There are times when watching or listening to the news is a recipe for disappointment and even despair. Conflicts and threats in Ukraine, Sudan, the Middle East, south east Asia and elsewhere have an impact on the rest of the world. Wild fires in Canada and elsewhere affect areas well beyond the flames themselves. In many places, political life seems rife with populism, anger, hatred and extreme views. Addressing the challenge of climate change seem beyond our ability as a global community. The pain of refugees fleeing the threats at home to places often unwilling to welcome them leaves a scar on our world. Is this really part of God’s plan for creation? Are we destined to live inconstant peril and fear?

Fear can be debilitating. It can enchain us in a way that we lose our freedom and capacity to act. It freezes us. Many years ago, while cycling with a friend, he remarked that he did not like snakes and he hoped we would not see any along the way. Well, we did. My friend literally froze, could not move at all. The snake in fact was not a threat. It would not harm us. But that is not the point. Snakes were feared by my friend, harmless or not. And that is the point, fear takes away our freedom and restricts us.

The Old Testament prophet, Jeremiah found himself threatened as he sought to speak God’s message to Israel (Jer.20:10-13). Even his close friends were rejecting the message he bore and in doing so, they were rejecting him. He cried out: “Terror is all around.” In the midst of this “terror”, however the prophet recognized that he did not stand alone. With him stood the Lord, the God whose message he was proclaiming. In the midst of his rejection and fear, Jeremiah knew he could rely on the Lord, who was a God of “steadfast love”. (Ps.69)

At the core of the gospels is the story of the growing relationship between Jesus and his followers. As they journey together through Galilee, the bond between the teacher and disciples grows. They become friends. John’s Gospel describes this relationship of love as it grows: “This is my commandment, that you love one another as I have loved you…. I do not call you servants any longer,… but I have called you friends. (Jn.15:12-15)”

This loving bond between Jesus and his disciples is what we see in Matthew’s Gospel as Jesus instructs his followers in the Sermon on Mount (Matt.5-7). The bond that was built among them then led Jesus to pass his mission on them. He called them to become apostles of the good news he had given them. It was not their private preserve. Like all good news, it deserved to be shared with others.

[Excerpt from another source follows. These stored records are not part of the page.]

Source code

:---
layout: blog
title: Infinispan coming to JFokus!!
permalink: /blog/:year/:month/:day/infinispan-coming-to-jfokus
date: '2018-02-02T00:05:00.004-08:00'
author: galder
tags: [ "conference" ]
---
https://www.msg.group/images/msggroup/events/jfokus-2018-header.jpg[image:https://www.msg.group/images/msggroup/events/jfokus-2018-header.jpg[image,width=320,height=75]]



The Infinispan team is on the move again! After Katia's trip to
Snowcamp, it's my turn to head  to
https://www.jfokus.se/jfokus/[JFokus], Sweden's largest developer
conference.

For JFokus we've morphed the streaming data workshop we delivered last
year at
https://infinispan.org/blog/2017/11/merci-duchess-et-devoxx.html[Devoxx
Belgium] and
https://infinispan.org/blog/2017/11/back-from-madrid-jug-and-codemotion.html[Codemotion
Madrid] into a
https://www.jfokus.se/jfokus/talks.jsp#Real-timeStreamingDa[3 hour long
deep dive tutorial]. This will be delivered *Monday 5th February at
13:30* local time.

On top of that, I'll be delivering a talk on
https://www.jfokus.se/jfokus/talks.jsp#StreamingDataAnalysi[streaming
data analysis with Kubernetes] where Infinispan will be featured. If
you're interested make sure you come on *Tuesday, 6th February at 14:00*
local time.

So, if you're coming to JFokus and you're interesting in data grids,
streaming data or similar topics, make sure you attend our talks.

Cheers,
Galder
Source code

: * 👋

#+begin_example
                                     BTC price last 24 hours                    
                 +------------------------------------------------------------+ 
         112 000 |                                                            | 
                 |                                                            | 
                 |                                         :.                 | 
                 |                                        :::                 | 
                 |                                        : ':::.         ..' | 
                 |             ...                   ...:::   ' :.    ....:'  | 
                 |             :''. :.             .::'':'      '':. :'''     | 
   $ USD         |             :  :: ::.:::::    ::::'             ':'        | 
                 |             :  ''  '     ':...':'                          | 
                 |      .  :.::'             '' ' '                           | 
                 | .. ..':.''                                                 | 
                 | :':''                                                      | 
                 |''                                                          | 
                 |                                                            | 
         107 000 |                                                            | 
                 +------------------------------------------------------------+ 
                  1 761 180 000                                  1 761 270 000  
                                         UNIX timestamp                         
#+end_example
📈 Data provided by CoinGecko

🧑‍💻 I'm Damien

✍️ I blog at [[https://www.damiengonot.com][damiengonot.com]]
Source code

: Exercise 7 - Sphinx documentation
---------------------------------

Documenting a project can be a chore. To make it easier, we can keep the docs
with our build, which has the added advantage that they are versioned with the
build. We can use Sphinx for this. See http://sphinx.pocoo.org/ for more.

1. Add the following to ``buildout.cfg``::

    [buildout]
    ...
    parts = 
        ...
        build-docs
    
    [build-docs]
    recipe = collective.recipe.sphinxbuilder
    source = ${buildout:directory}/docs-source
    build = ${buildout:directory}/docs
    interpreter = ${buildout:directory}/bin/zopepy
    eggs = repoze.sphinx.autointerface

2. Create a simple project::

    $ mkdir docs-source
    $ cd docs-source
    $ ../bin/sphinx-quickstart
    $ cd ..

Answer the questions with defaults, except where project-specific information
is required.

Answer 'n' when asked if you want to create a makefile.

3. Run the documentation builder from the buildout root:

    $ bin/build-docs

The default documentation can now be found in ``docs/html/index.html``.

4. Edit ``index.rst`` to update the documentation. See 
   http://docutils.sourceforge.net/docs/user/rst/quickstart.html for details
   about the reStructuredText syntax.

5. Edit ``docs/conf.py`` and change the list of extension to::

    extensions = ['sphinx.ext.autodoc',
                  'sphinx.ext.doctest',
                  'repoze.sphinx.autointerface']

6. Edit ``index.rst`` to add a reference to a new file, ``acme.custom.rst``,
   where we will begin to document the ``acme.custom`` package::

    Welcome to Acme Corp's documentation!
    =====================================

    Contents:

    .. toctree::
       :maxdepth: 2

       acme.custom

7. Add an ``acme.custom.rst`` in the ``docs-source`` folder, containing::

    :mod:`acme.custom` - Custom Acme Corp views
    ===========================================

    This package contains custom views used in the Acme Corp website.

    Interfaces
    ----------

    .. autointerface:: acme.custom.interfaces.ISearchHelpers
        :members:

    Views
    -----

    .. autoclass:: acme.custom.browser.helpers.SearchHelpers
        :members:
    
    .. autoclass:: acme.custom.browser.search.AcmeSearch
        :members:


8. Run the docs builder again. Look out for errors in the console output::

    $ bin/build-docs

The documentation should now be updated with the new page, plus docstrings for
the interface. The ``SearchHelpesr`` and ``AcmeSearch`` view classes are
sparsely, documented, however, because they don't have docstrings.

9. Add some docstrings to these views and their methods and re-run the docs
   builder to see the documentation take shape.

Good news it was. But for some whom they met it seemed a threat. So, the mission the disciples were to undertake was not an easy one, just like Jeremiah. As Jesus sends the disciples out, however, he offers them encouragement, much as Jeremiah found it.

Matthew’s early Christian community faced rejection and levels of persecution and shunning by their local communities. After calling them to share his mission, Jesus urged them not be afraid. He would never leave them alone, rather he would be with them even to his Father in heaven (Matt.10:32). Matthew will have Jesus reasserting this commitment in the final words he says to them: “Know that I am with you always; yes, to the end of time (Matt.28:20). In John’s Gospel, as Jesus enters the Passion, Jesus reassures his friends, promising the Spirit and telling them: “I will not leave you orphaned (Jn.14:18).” The relationship is unbreakable and marked by never-failing love.